Names by the Letter: The Duggar Example
It’s hard for me to write this post about The Duggars— the subject of that TLC show about a family that expects to soon have 20 children—without getting into sticky subjects like values, religion and overpopulation. But my thoughts about the Duggar family’s choices are not what this blog is about: the names they have chosen are.
Few parents have the opportunity to name 20 children, and many a name enthusiast has hypothesized as to what they’d call their kids if they had to name so many. One of my favorite name web sites has put forth several posts about how each name choice restricts further choices for most parents. For instance: If I name my daughter Grace, I probably wouldn’t name my son Chase, if I named a son Daniel, I might not feel comfortable naming another child the similar-sounding Samuel. (The Duggars, unlike many parents, appear unbothered by similar sounding names; they have sons Joseph and Josiah, to cite one example). The Duggars gave themselves an extra restriction: They have named every child with the same beginning letter.
What does such a choice mean and is it a choice that appeals to other parents?
Many parents elect to name children with the same beginning letter as a symbol of family unity. The most popular names for twins last year were Ella & Emma for two girls, Jacob & Joshua for two boys, and Madison & Mason for twins of each gender. Depending on the pronunciation, the link can be subtle or pronounced. Madison and Mason might be a choice for parents who want it to be obvious they chose similar names for their babies, Maci and Milo’s strikingly different sounds makes the first-letter connection a less blatant link.

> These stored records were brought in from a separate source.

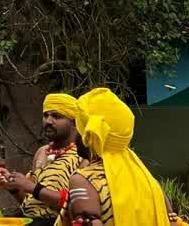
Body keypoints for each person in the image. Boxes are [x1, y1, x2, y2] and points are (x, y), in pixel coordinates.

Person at [62, 87, 172, 226]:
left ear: (89, 136)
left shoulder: (84, 180)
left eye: (78, 128)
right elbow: (172, 220)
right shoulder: (149, 180)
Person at [0, 94, 82, 226]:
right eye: (46, 115)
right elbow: (30, 204)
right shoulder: (42, 152)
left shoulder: (82, 156)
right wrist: (12, 187)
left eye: (56, 116)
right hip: (28, 220)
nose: (48, 121)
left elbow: (77, 204)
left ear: (74, 122)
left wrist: (31, 186)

The downside of choosing to name by letter is the constricting nature of that choice: you aren’t picking just names you love, you’re choosing only names that fit into the pre-set first-letter parameters. This can get tricky. If you name your first two kids Charlie and Cecilia are you married to following the pattern for a third baby? What if you don’t love any other C names? The Duggars appeared to run into that problem when they got to baby number six- who they named Jinger (it is pronounced Ginger, suggesting they would have preferred a G name for this daughter…I always thought if they were sticking to J names, Jinjer would be more accurate.) These are all things parents should consider as they name baby #2 (or any other kids).
And just for fun, lets go back to the Duggar names. Assuming they continue with the ‘J’ names, and the choices they’ve already used, what options exist for their 20th child?
For girls, Julia seems the most obvious choice— it’s the most popular girl’s ‘J’ name on the 2010 chart at #55. But the Duggars have overlooked that one before, Jasmine, Jocelyn & Jacqueline could also be winners.
For boys names, #4 Jayden seems a front runner, but Julian, Jude or Jayce could also be the perfect names.